Angell examined the impact of climate change on cardiovascular health on various populations. She compared New York City census maps that demonstrate strong correlations between race, poverty, premature mortality, and heat vulnerability, stressing that heat vulnerability disproportionately impacts populations (primarily people of color) that already experience health discrepancies due to racial discrimination and higher levels of poverty. Referring to a 2020 article in Climate, Angell shared how redlining “led to a whole change in the fabric of the community at large” leading to "very clear physical characteristics between communities that have created, still to this day, a lasting risk.” For example, the study found that neighborhoods considered “more desirable” had more tree canopy than those considered “less desirable.” With fewer trees, “less desirable” neighborhoods experience greater increases in surface temperature than “more desirable” neighborhoods.
“Racist systems and policies, such as redlining, have created racial lines between neighborhoods, with the “more desirable” neighborhoods being primarily white and “less desirable” neighborhoods being primarily non-white, people of color are put at higher risk of heat vulnerability and related health issues, including increased rates of strokes, exposure to pollutants, and heat stress.

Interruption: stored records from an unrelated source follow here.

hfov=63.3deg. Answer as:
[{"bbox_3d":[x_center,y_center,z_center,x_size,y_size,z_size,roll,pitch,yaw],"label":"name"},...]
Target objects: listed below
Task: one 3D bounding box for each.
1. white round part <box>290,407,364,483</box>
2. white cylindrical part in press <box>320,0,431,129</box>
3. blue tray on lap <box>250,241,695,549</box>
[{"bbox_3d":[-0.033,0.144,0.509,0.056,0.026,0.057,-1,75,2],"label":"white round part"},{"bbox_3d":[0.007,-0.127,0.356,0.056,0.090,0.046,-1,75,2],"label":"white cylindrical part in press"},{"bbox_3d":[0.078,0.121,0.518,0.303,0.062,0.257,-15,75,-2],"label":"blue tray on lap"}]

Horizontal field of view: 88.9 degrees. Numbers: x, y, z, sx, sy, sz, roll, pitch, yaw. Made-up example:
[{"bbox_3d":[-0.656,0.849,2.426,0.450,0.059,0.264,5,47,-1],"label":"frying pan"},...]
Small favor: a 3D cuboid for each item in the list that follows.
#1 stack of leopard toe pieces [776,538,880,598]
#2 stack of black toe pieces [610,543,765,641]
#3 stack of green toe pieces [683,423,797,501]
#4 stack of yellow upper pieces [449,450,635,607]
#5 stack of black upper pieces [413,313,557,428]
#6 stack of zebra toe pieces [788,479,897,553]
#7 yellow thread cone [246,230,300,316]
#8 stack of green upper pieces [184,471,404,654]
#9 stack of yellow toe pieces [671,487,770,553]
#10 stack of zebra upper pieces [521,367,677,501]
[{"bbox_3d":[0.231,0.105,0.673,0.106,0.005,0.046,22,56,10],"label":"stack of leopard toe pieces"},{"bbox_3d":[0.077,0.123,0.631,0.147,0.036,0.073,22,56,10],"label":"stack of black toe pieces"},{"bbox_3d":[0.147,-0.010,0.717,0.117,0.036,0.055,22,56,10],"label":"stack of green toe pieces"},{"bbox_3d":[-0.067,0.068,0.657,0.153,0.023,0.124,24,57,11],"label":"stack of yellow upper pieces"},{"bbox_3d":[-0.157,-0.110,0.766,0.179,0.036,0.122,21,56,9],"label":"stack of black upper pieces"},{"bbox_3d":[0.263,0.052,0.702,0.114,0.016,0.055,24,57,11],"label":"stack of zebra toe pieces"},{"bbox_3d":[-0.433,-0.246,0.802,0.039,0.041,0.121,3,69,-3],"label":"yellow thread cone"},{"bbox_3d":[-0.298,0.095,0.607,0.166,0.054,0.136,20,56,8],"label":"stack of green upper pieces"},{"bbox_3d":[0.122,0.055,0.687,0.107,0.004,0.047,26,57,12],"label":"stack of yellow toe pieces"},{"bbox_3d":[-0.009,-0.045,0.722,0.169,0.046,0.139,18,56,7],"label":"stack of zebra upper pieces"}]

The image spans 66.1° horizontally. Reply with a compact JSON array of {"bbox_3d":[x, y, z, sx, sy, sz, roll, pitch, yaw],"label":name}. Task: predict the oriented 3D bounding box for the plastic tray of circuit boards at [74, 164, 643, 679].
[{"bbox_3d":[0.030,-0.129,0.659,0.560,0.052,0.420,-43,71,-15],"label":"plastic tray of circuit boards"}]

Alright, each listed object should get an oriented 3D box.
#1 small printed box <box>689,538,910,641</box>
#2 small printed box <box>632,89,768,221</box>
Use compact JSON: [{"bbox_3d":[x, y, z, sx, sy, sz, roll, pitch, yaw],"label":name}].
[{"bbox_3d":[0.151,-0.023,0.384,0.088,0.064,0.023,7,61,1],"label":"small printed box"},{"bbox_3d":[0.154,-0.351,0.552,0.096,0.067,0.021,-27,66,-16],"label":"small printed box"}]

In addition to heat vulnerability, she said, socially and economically disadvantaged populations are at higher risk for aggravated food insecurities due to environmental factors that disrupt food supply, such as severe weather, increased carbon dioxide, and temperature changes that impact how food is grown and distributed. In turn, food insecurity directly correlates to increased risk for chronic diseases, which increase risk for other health issues and premature mortality.
Angell concluded her presentation with a review of systemic and political changes necessary to reduce carbon emissions and address the acute effects of climate change on public health. Thank you to Dr. Sonia Angell for this enlightening presentation!